*** Dataset content Section Begins ***

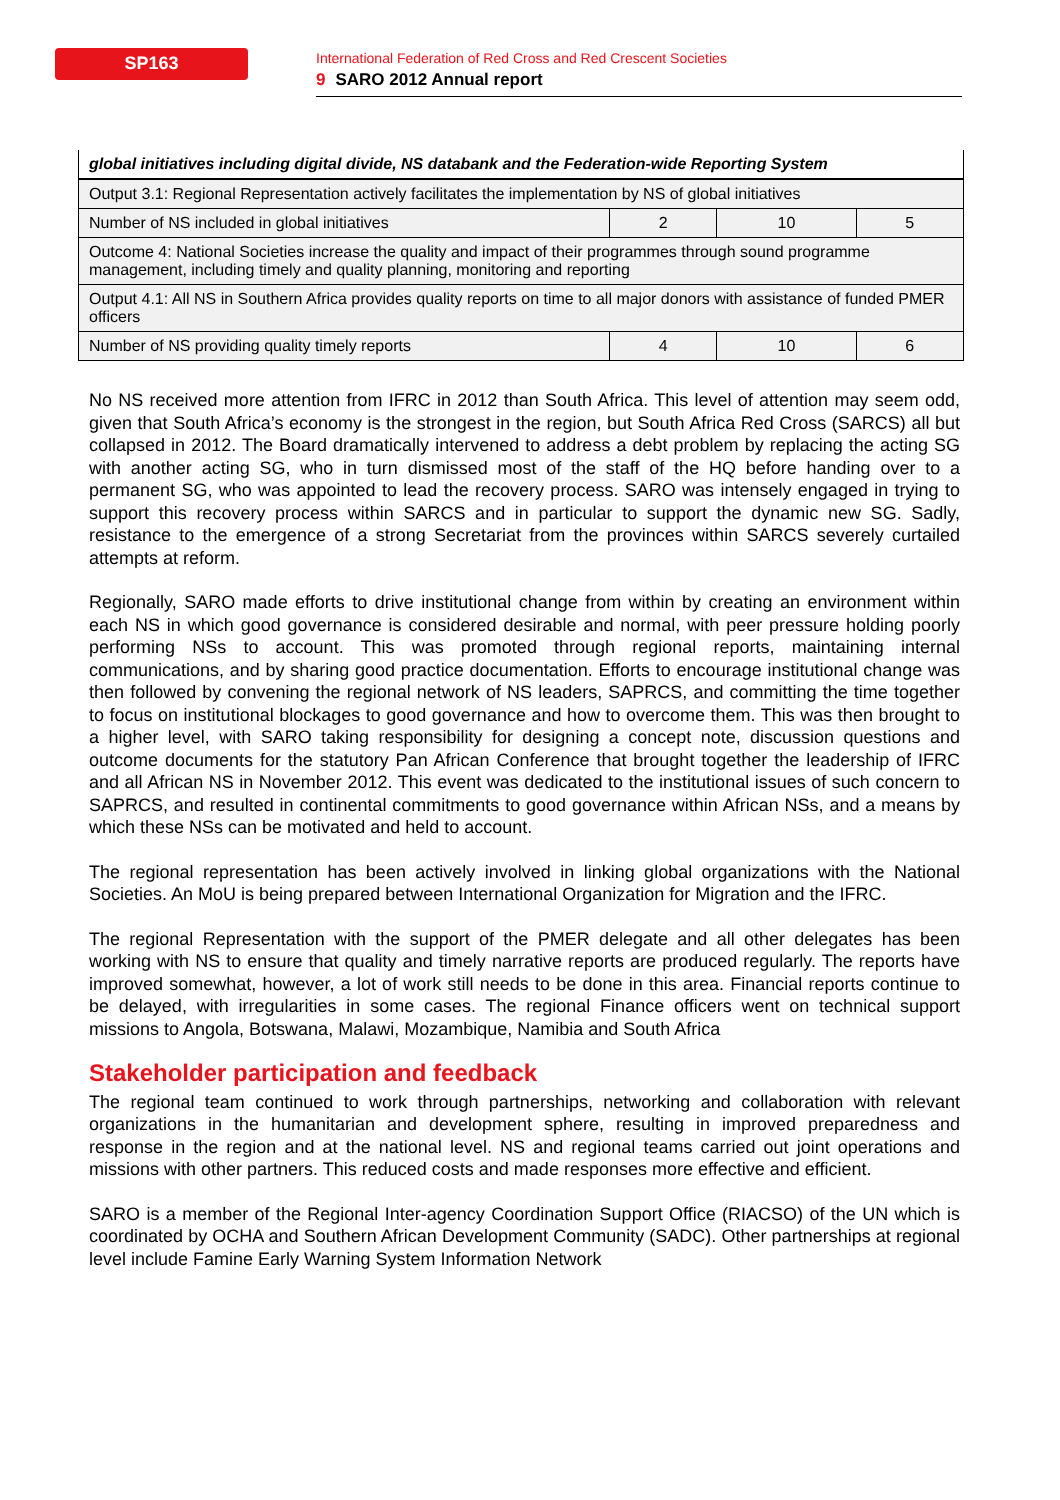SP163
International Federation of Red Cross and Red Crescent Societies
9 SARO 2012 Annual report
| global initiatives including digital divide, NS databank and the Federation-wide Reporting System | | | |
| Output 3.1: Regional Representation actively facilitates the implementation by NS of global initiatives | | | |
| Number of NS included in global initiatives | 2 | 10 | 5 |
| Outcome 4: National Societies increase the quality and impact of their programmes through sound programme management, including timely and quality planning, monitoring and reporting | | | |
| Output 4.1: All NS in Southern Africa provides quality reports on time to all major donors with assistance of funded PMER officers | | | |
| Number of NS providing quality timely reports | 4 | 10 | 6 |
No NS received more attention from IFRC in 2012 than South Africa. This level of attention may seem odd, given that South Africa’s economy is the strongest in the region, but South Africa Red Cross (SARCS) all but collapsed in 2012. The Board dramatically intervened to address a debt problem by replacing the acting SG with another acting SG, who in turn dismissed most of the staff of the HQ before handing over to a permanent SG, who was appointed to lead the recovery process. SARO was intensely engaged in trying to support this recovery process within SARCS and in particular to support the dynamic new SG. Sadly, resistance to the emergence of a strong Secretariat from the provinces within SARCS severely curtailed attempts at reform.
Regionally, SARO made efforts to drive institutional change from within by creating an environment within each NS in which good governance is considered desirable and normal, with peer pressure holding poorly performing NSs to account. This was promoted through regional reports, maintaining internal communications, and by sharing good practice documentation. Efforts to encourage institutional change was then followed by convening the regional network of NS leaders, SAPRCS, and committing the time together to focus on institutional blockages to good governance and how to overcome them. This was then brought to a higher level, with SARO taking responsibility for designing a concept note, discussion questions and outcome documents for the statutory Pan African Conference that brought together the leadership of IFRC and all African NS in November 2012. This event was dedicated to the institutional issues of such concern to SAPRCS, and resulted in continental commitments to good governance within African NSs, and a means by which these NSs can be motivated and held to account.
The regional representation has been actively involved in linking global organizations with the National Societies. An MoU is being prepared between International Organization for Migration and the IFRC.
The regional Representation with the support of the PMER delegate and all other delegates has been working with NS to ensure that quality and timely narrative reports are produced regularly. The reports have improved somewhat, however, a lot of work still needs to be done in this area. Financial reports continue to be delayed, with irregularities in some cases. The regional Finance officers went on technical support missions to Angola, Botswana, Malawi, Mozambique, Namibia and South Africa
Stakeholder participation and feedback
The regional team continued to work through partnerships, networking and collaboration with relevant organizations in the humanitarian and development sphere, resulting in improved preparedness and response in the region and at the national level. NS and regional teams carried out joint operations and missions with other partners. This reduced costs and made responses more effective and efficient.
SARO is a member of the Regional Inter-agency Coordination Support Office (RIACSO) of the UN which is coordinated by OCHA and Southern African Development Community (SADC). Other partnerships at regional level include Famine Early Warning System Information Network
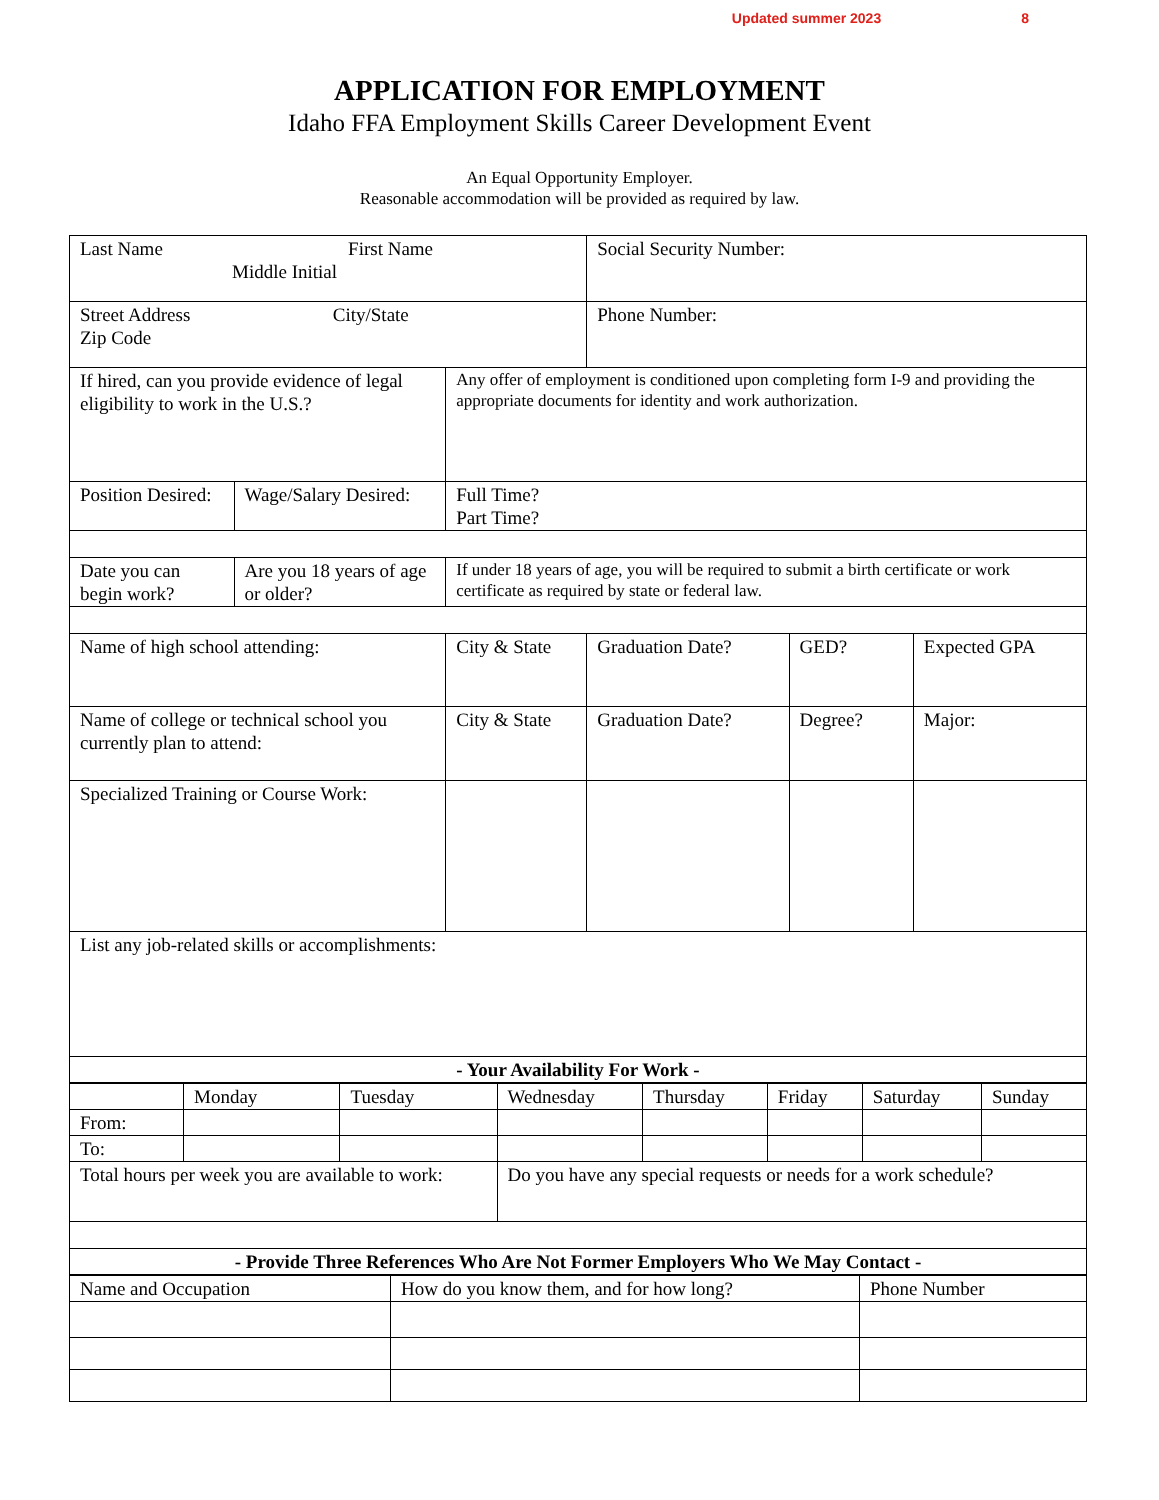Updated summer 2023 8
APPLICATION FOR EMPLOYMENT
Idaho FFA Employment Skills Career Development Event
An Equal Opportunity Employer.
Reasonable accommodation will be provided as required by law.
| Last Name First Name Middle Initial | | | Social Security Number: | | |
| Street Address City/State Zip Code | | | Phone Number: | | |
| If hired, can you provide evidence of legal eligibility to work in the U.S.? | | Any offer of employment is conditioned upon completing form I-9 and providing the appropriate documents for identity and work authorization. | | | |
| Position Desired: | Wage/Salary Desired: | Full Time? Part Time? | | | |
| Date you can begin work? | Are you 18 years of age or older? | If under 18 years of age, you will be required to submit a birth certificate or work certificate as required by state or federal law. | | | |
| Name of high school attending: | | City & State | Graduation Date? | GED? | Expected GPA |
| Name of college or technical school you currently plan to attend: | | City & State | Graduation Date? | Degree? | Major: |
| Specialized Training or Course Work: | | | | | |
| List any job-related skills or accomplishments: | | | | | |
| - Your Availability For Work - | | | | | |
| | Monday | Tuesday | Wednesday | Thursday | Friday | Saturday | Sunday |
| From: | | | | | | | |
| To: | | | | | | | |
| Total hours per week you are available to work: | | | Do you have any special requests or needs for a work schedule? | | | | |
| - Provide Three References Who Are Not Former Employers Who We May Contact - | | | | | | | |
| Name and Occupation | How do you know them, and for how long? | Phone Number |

*** Dataset content Section Ends ***

**Exercise requirements**: The copy should match the records above exactly, except that pictures are dropped.

**Solved problem**:
SP163
International Federation of Red Cross and Red Crescent Societies
9 SARO 2012 Annual report
| global initiatives including digital divide, NS databank and the Federation-wide Reporting System | | | |
| Output 3.1: Regional Representation actively facilitates the implementation by NS of global initiatives | | | |
| Number of NS included in global initiatives | 2 | 10 | 5 |
| Outcome 4: National Societies increase the quality and impact of their programmes through sound programme management, including timely and quality planning, monitoring and reporting | | | |
| Output 4.1: All NS in Southern Africa provides quality reports on time to all major donors with assistance of funded PMER officers | | | |
| Number of NS providing quality timely reports | 4 | 10 | 6 |
No NS received more attention from IFRC in 2012 than South Africa. This level of attention may seem odd, given that South Africa’s economy is the strongest in the region, but South Africa Red Cross (SARCS) all but collapsed in 2012. The Board dramatically intervened to address a debt problem by replacing the acting SG with another acting SG, who in turn dismissed most of the staff of the HQ before handing over to a permanent SG, who was appointed to lead the recovery process. SARO was intensely engaged in trying to support this recovery process within SARCS and in particular to support the dynamic new SG. Sadly, resistance to the emergence of a strong Secretariat from the provinces within SARCS severely curtailed attempts at reform.
Regionally, SARO made efforts to drive institutional change from within by creating an environment within each NS in which good governance is considered desirable and normal, with peer pressure holding poorly performing NSs to account. This was promoted through regional reports, maintaining internal communications, and by sharing good practice documentation. Efforts to encourage institutional change was then followed by convening the regional network of NS leaders, SAPRCS, and committing the time together to focus on institutional blockages to good governance and how to overcome them. This was then brought to a higher level, with SARO taking responsibility for designing a concept note, discussion questions and outcome documents for the statutory Pan African Conference that brought together the leadership of IFRC and all African NS in November 2012. This event was dedicated to the institutional issues of such concern to SAPRCS, and resulted in continental commitments to good governance within African NSs, and a means by which these NSs can be motivated and held to account.
The regional representation has been actively involved in linking global organizations with the National Societies. An MoU is being prepared between International Organization for Migration and the IFRC.
The regional Representation with the support of the PMER delegate and all other delegates has been working with NS to ensure that quality and timely narrative reports are produced regularly. The reports have improved somewhat, however, a lot of work still needs to be done in this area. Financial reports continue to be delayed, with irregularities in some cases. The regional Finance officers went on technical support missions to Angola, Botswana, Malawi, Mozambique, Namibia and South Africa
Stakeholder participation and feedback
The regional team continued to work through partnerships, networking and collaboration with relevant organizations in the humanitarian and development sphere, resulting in improved preparedness and response in the region and at the national level. NS and regional teams carried out joint operations and missions with other partners. This reduced costs and made responses more effective and efficient.
SARO is a member of the Regional Inter-agency Coordination Support Office (RIACSO) of the UN which is coordinated by OCHA and Southern African Development Community (SADC). Other partnerships at regional level include Famine Early Warning System Information Network
Updated summer 2023 8
APPLICATION FOR EMPLOYMENT
Idaho FFA Employment Skills Career Development Event
An Equal Opportunity Employer.
Reasonable accommodation will be provided as required by law.
| Last Name First Name Middle Initial | | | Social Security Number: | | |
| Street Address City/State Zip Code | | | Phone Number: | | |
| If hired, can you provide evidence of legal eligibility to work in the U.S.? | | Any offer of employment is conditioned upon completing form I-9 and providing the appropriate documents for identity and work authorization. | | | |
| Position Desired: | Wage/Salary Desired: | Full Time? Part Time? | | | |
| Date you can begin work? | Are you 18 years of age or older? | If under 18 years of age, you will be required to submit a birth certificate or work certificate as required by state or federal law. | | | |
| Name of high school attending: | | City & State | Graduation Date? | GED? | Expected GPA |
| Name of college or technical school you currently plan to attend: | | City & State | Graduation Date? | Degree? | Major: |
| Specialized Training or Course Work: | | | | | |
| List any job-related skills or accomplishments: | | | | | |
| - Your Availability For Work - | | | | | |
| | Monday | Tuesday | Wednesday | Thursday | Friday | Saturday | Sunday |
| From: | | | | | | | |
| To: | | | | | | | |
| Total hours per week you are available to work: | | | Do you have any special requests or needs for a work schedule? | | | | |
| - Provide Three References Who Are Not Former Employers Who We May Contact - | | | | | | | |
| Name and Occupation | How do you know them, and for how long? | Phone Number |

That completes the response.